Process for metadata wrangling
Metadata was submitted in four different formats:
After all metadata had been submitted, we extracted all of the personal names and corporate bodies from the different files and compiled into one large Excel sheet. When possible, we retained information about the institution that submitted the name, the collection the name was used in, the metadata field with that name, and then the type of name (whether personal name or corporate body). This resulted in a list of nearly 500,000 names with many duplicates.
In order to retain the information about the institution, collection, and field name when the names were de-duplicated, we concatenated all of that information into one column of the spreadsheet in the format "[Institution code];[collection code];[field name]" (e.g. BYU;DUP;personal names). When the names were de-duplicated, this information was all compiled into one field separated by [space][double dash][space] (e.g. UU;EAD;n/a -- USU;Lee;creator).
In order to deduplicate the data for exact matches of names, a formula in Excel was used to compare the value of a cell with the value of the cell directly above it.
=IF(A2=A1,"",A2)
This formula does the following: if cell A2 is an exact match of cell A1, then print nothing (the empty quotes), otherwise enter the value of A2. After this formula was used on all of the names, the insitution/collection/field data was concatenated for all rows that had names that were exactly the same.

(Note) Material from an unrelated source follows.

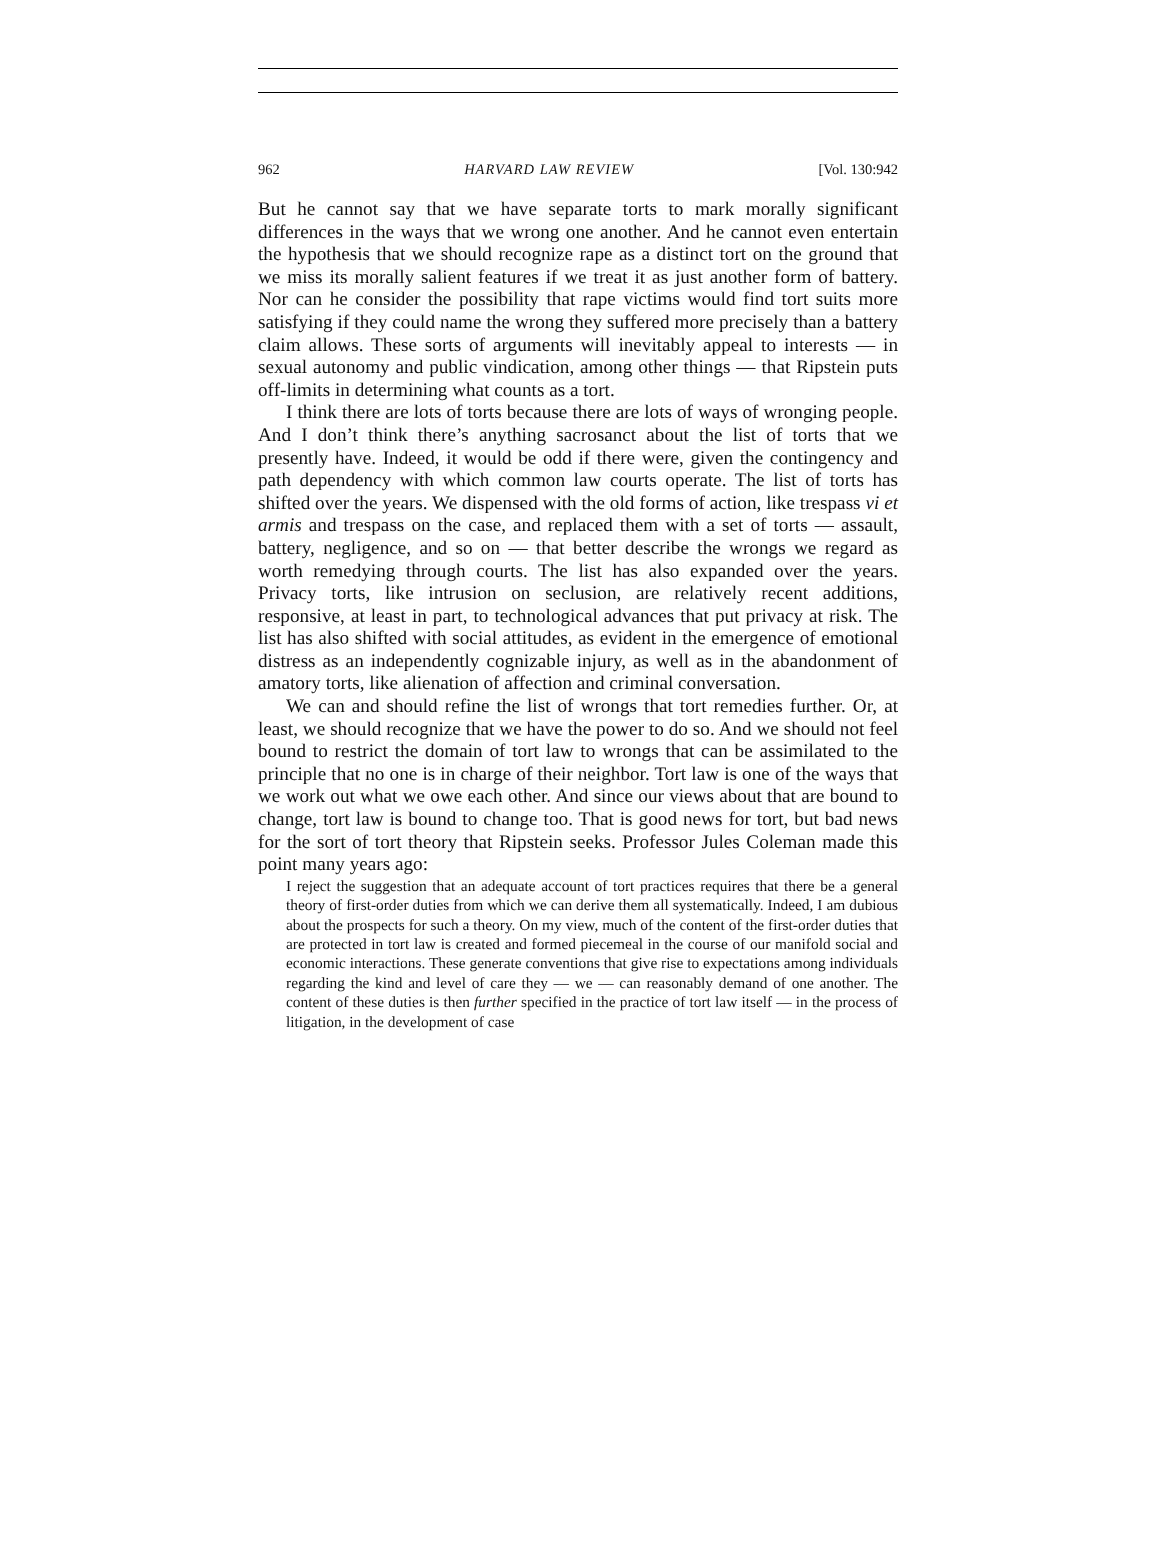962 HARVARD LAW REVIEW [Vol. 130:942
But he cannot say that we have separate torts to mark morally significant differences in the ways that we wrong one another. And he cannot even entertain the hypothesis that we should recognize rape as a distinct tort on the ground that we miss its morally salient features if we treat it as just another form of battery. Nor can he consider the possibility that rape victims would find tort suits more satisfying if they could name the wrong they suffered more precisely than a battery claim allows. These sorts of arguments will inevitably appeal to interests — in sexual autonomy and public vindication, among other things — that Ripstein puts off-limits in determining what counts as a tort.
I think there are lots of torts because there are lots of ways of wronging people. And I don’t think there’s anything sacrosanct about the list of torts that we presently have. Indeed, it would be odd if there were, given the contingency and path dependency with which common law courts operate. The list of torts has shifted over the years. We dispensed with the old forms of action, like trespass vi et armis and trespass on the case, and replaced them with a set of torts — assault, battery, negligence, and so on — that better describe the wrongs we regard as worth remedying through courts. The list has also expanded over the years. Privacy torts, like intrusion on seclusion, are relatively recent additions, responsive, at least in part, to technological advances that put privacy at risk. The list has also shifted with social attitudes, as evident in the emergence of emotional distress as an independently cognizable injury, as well as in the abandonment of amatory torts, like alienation of affection and criminal conversation.
We can and should refine the list of wrongs that tort remedies further. Or, at least, we should recognize that we have the power to do so. And we should not feel bound to restrict the domain of tort law to wrongs that can be assimilated to the principle that no one is in charge of their neighbor. Tort law is one of the ways that we work out what we owe each other. And since our views about that are bound to change, tort law is bound to change too. That is good news for tort, but bad news for the sort of tort theory that Ripstein seeks. Professor Jules Coleman made this point many years ago:
I reject the suggestion that an adequate account of tort practices requires that there be a general theory of first-order duties from which we can derive them all systematically. Indeed, I am dubious about the prospects for such a theory. On my view, much of the content of the first-order duties that are protected in tort law is created and formed piecemeal in the course of our manifold social and economic interactions. These generate conventions that give rise to expectations among individuals regarding the kind and level of care they — we — can reasonably demand of one another. The content of these duties is then further specified in the practice of tort law itself — in the process of litigation, in the development of case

This de-duplication reduced the number of names to 76,360.
After de-duplicating the data, we gathered some basic statistics to see how many institutions used each name, how many collection included the names, and how many states had an institution using the names.
The next metadata wrangling step was to reconcile the names with the Library of Congress Name Authority File using OpenRefine's reconciliation service.
The reconciliation workflow is based on Matt Carruthers's LCNAF-Named-Entity-Reconciliation.